Free Thursdays: The Connection
1962, 110 minutes
USA
Director: Shirley Clarke
NOTE: FREE ADMISSION- NO TICKET PURCHASE REQUIRED
When Jack Gelber’s play “The Connection” opened in New York, Shirley Clarke discovered the perfect vehicle to question the idea that cinéma vérité was a reliable replacement for traditional documentary filmmaking. The Living Theatre produced Gelber’s play in 1959 play to audiences and critics who were at first bewildered and/or upset by it. Set in a squalid Greenwich Village apartment, a group of drug addicts are waiting for their connection to bring their fixes. Many of them are jazz musicians, who perform during the play.
And thus begins a play within a play within a jazz concert — a drug-addled crossing of “A Midsummer Night’s Dream” and “Waiting for Godot.” The director and author are said to be there in the apartment to guide the junkies in a series of improvisational themes to reveal their lives and inner thoughts. The play was a blessing for jazz saxophonist Jackie McLean, as his drug arrest in 1957 had cost him his cabaret license, barring him from performing in clubs. The play gave him two years work on stage and he went on to perform in Clarke’s film version as well.

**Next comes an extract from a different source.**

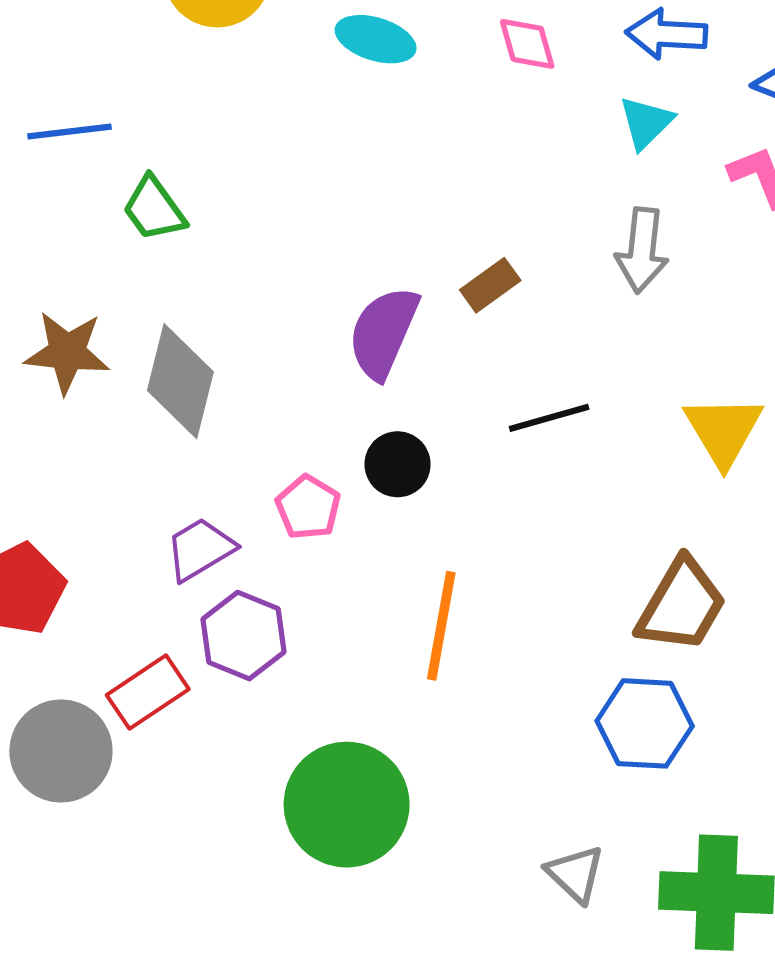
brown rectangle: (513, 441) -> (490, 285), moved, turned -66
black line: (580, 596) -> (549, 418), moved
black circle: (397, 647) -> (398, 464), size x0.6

In adapting Gelber’s play into a film, he and Clarke decided to have a film director and cinematographer as the main instigators of the action so that they could break through the film proscenium. To further the illusion of reality, the filmmakers intentionally left in artifacts of filmmaking — film rolls suddenly end in black leader; sound sync beeps are heard, and light flairs, dust, scratches and out-of-focus moments are preserved. This roughness led many critics to assume that the film was improvised. However, like the camera movement and the choreography of the actors, Clarke carefully planned everything in The Connection.
PRESS
“Clarke’s decision to both literally and figuratively turn the camera on the creative types behind it was key; in many ways, The Connection sets the template for modern form-hijacking meta-movie gestures, from David Holzman’s Diary to the self-conscious indies of the ’90s. One man’s squalor is another’s mise en scène, it tells us, and anyone who thinks you can be objective with a movie camera running and a mojo pin in your arm is dreaming… Attention must be paid.”